Textausschnitt:
Aber was will er uns genau erzählen, hm, Ratlosigkeit.
Eine Time-Channel-Geschichte dürfte es sein. Mitten im Leben 5 Jahre zurück gehen, den Unfall mit dem Töchterchen wieder erleben, des Töchterchens, das mit weissem Käscher und Sonnenhut auf der Jagd nach einem Blauen Falter in den Swimming-Pool der schwabulös definierten herrschaftlichen Villa fällt und ertrinkt, weil ihr Schnürsenkel sich im Gitter um den Abfluss verfängt.
Vater ist derweil kurz die Nachbarin ficken. Die Nachbarin, das ist Frau Makatsch, als Gast in den Credits aufgeführt – die Bezeichnung Gast soll wohl darauf hinweisen, dass sie eine andere Schauspielerklasse sei als das übrige, glatte B-Ensemble.

Bereitgestelltes Material:
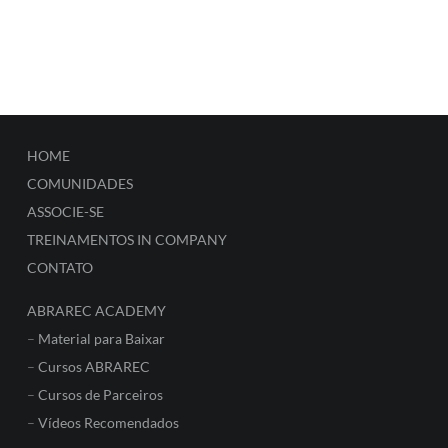
HOME
COMUNIDADES
ASSOCIE-SE
TREINAMENTOS IN COMPANY
CONTATO
ABRAREC ACADEMY
–
Material para Baixar
–
Cursos ABRAREC
–
Cursos de Parceiros
–
Vídeos Recomendados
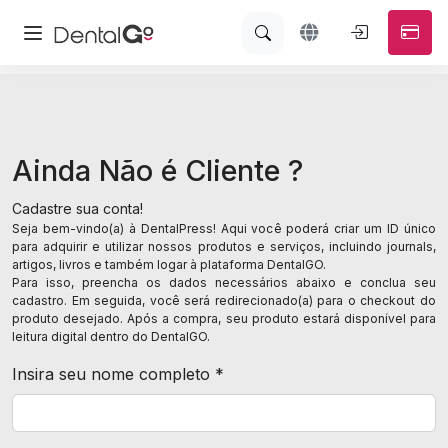
Ainda Não é Cliente ?
Cadastre sua conta!
Seja bem-vindo(a) à DentalPress! Aqui você poderá criar um ID único
para adquirir e utilizar nossos produtos e serviços, incluindo journals,
artigos, livros e também logar à plataforma DentalGO.
Para isso, preencha os dados necessários abaixo e conclua seu
cadastro. Em seguida, você será redirecionado(a) para o checkout do
produto desejado. Após a compra, seu produto estará disponível para
leitura digital dentro do DentalGO.
Insira seu nome completo *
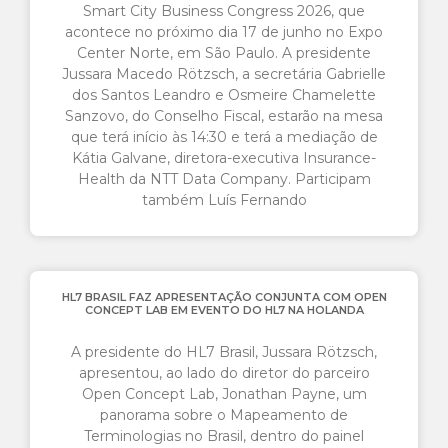
Smart City Business Congress 2026, que
acontece no próximo dia 17 de junho no Expo
Center Norte, em São Paulo. A presidente
Jussara Macedo Rötzsch, a secretária Gabrielle
dos Santos Leandro e Osmeire Chamelette
Sanzovo, do Conselho Fiscal, estarão na mesa
que terá início às 14:30 e terá a mediação de
Kátia Galvane, diretora-executiva Insurance-
Health da NTT Data Company. Participam
também Luís Fernando
HL7 BRASIL FAZ APRESENTAÇÃO CONJUNTA COM OPEN
CONCEPT LAB EM EVENTO DO HL7 NA HOLANDA
A presidente do HL7 Brasil, Jussara Rötzsch,
apresentou, ao lado do diretor do parceiro
Open Concept Lab, Jonathan Payne, um
panorama sobre o Mapeamento de
Terminologias no Brasil, dentro do painel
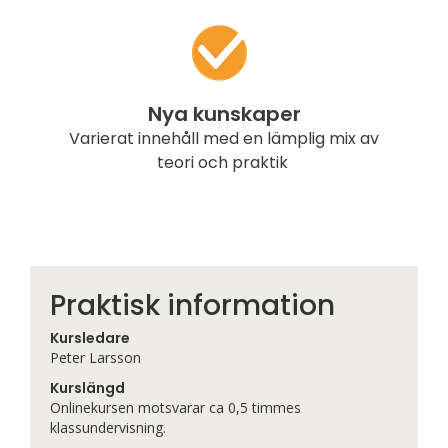
Nya kunskaper
Varierat innehåll med en lämplig mix av
teori och praktik
Praktisk information
Kursledare
Peter Larsson
Kurslängd
Onlinekursen motsvarar ca 0,5 timmes
klassundervisning.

Zu erledigende Aufgaben:
**a)** Worin verfängt sich laut der Filmbesprechung der Schnürsenkel des Töchterchens?
**b)** Schreibe die Filmbesprechung im Anschluss an ihren letzten Satz weiter.

Lösungen:
**a)** Im Gitter um den Abfluss des Swimming-Pools.

**b)**
Die Exposition ist deutlich. In den Dialogen erklären die Akteure, ein Mads Mikkelsen als „Ivan der Bedröppelte und der Blaue Falter Gewissen“, schlechtes Gewissen, das spielt er von Anfang an, noch bevor er Grund dazu hat, also die Akteure erklären was sie tun, so dass der erste Zuschauer schon nach wenigen Minuten wieder rausgegangen ist, weil so werden Figuren einfach nur stinklangweilig eingeführt.
Den Figuren fehlt jede Dreidimensionalität. Sie treten immer nur auf, um das Thema Gewissen zu illustrieren. Handlung und Zeitsprünge werden mit den fortlaufenden Filmminuten zusehends konfuser, aber immer versuchen die Figuren in den Dialogen ihre Handlungen zu erklären.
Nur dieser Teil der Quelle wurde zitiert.